Mi mamá solía jugar en la cama de un rancho de playa con Moño, el cocker spaniel dorado y neurótico de la familia. Nuestro primer perro ‘de raza’. Yo había intervenido su flequillo con tijeras a los ochos años, tenía una peluca despareja que hacía que cualquier persona que lo viera en la calle se detuviera a examinarlo mejor. Mi madre y Moño jugaban a que eran un dúo de canto, ensayaban tonos líricos en un lenguaje incomprensible, ella en piyama tapada con una manta de pólar verde musgo, él con su peinado. A medida que avanzaban sus ensayos, en ese juego se inmiscuía otro: jugaban a ser novios. Ella lo abrazaba y se decían cosas de amor, de novios, se tironeaban el uno al otro. A veces mi mamá entraba a un cuarto y Moño ya estaba jugando a los novios sin decirle. Un día Moño en un ataque de pasión -desconfío de ese camino que asocia la pasión a la violencia, cuidadosamente diseñado por la misoginia del sentido común para proteger a los agresores; el sentido común, descubro ahora, revisando este episodio de la infancia, es, siempre, misógino-, en un ataque de duda, se abismó y mordió a mi padre en la mano haciéndolo sangrar. Después se olvidó.
 


El libro de Correas sobre su amigo es una operación porque es negro, urbano, violento y no olvida. Está hecho de intuiciones embalsamadas y de suspiros, un ensayito triste y enamorado. Tomarse demasiado en serio algunas amenazas y sentirse abandonados: situación de los dos jóvenes amigos hacia fines de los 50’s. El momento en que el propio destino deja de ser una abstracción disparatada, una cosa graciosa en otro idioma y parece empezar a dejarse ver. Correas y Masotta pasan juntos la época en la que uno se va enterando de esa historia y empieza a ver una imagen que creyó que nunca vería.

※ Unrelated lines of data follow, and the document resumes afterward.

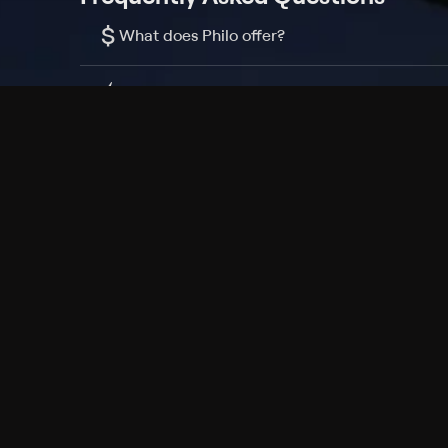
$
What does Philo offer?
Does Philo offer a free trial?
What do I need to get started?
Philo Footer
Terms
Privacy
Ad Choices
Accessibility
Nielsen TV Rating Measurement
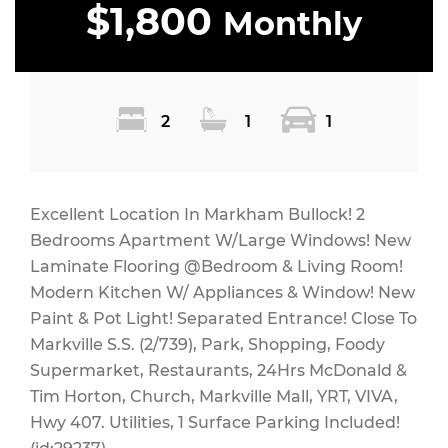
$1,800
Monthly
2
1
1
Excellent Location In Markham Bullock! 2
Bedrooms Apartment W/Large Windows! New
Laminate Flooring @Bedroom & Living Room!
Modern Kitchen W/ Appliances & Window! New
Paint & Pot Light! Separated Entrance! Close To
Markville S.S. (2/739), Park, Shopping, Foody
Supermarket, Restaurants, 24Hrs McDonald &
Tim Horton, Church, Markville Mall, YRT, VIVA,
Hwy 407. Utilities, 1 Surface Parking Included!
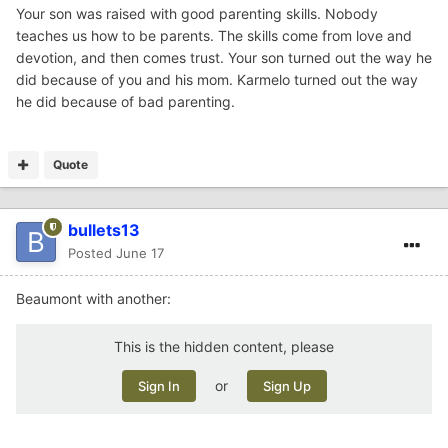
in on him playing games when he didn't have his
Your son was raised with good parenting skills. Nobody
headphones on and I was floored with the f bombs and
teaches us how to be parents. The skills come from love and
cursing. At that point, I had the I can't be with you 24/7,
devotion, and then comes trust. Your son turned out the way he
and I'm going to have to trust you to make good
did because of you and his mom. Karmelo turned out the way
decisions. He is currently 25, and never been in jail or
he did because of bad parenting.
trouble. He never did the stupid things I did as a kid.
My point - I think him having exposure to the internet
Quote
where he could witness all the people doing stupid things,
it taught him what NOT to do. Just like Karmelo Anthony,
these kids have the internet and social media and can see
bullets13
all the lives ruined, yet continue to be stupid and throw
Posted
June 17
their lives away. It boggles my mind.
Beaumont with another:
This is the hidden content, please
or
Sign In
Sign Up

El manto protector de la excepción se agujerea y la sensación de querer vivir sólo lo que se está viviendo se hace rara. ¡Lo que afecta a todos nos afecta! Descubren los amigos envueltos en sus trajecitos prestados. Operación Masotta tiene por subtítulo Cuando la muerte también fracasa y narra la historia de un muchacho bajo el efecto de sus lecturas, lecturas que toman el cuerpo como enfermedades. Los dos son ese muchacho. Un libro pone el cuerpo a funcionar de manera extraña; quizás la muerte también fracasa cuando se va a buscar a algún lado sólo lo que se espera.
 


Hay un murmullo que los celos no eclipsan del todo en Operación Masotta y es que en el error están el deseo y la forma. Oscar Masotta, aquel que se burlaba de los niños y Carlos Correas y sus biabas de anfetaminas y lecciones de griego soñándose famosos. De su amistad y de sus lecturas se desprende la sensación de que lo que brilla es algo anterior a la conciencia; la reminiscencia adorniana del mundo cuando sólo era habitado por animales. Si en nuestra fascinación sonámbula por nuestros amigos no vemos rastros de enamoramiento, algo no anda. La amistad irreproducible tiene mucho de enamoramiento voraz sostenido en el tiempo. Operación Masotta parece un ejercicio para eternizar lo pasajero y, como todo control, se descontrola.
 

Si Correas fuera un animal o un niño, este libro no existiría.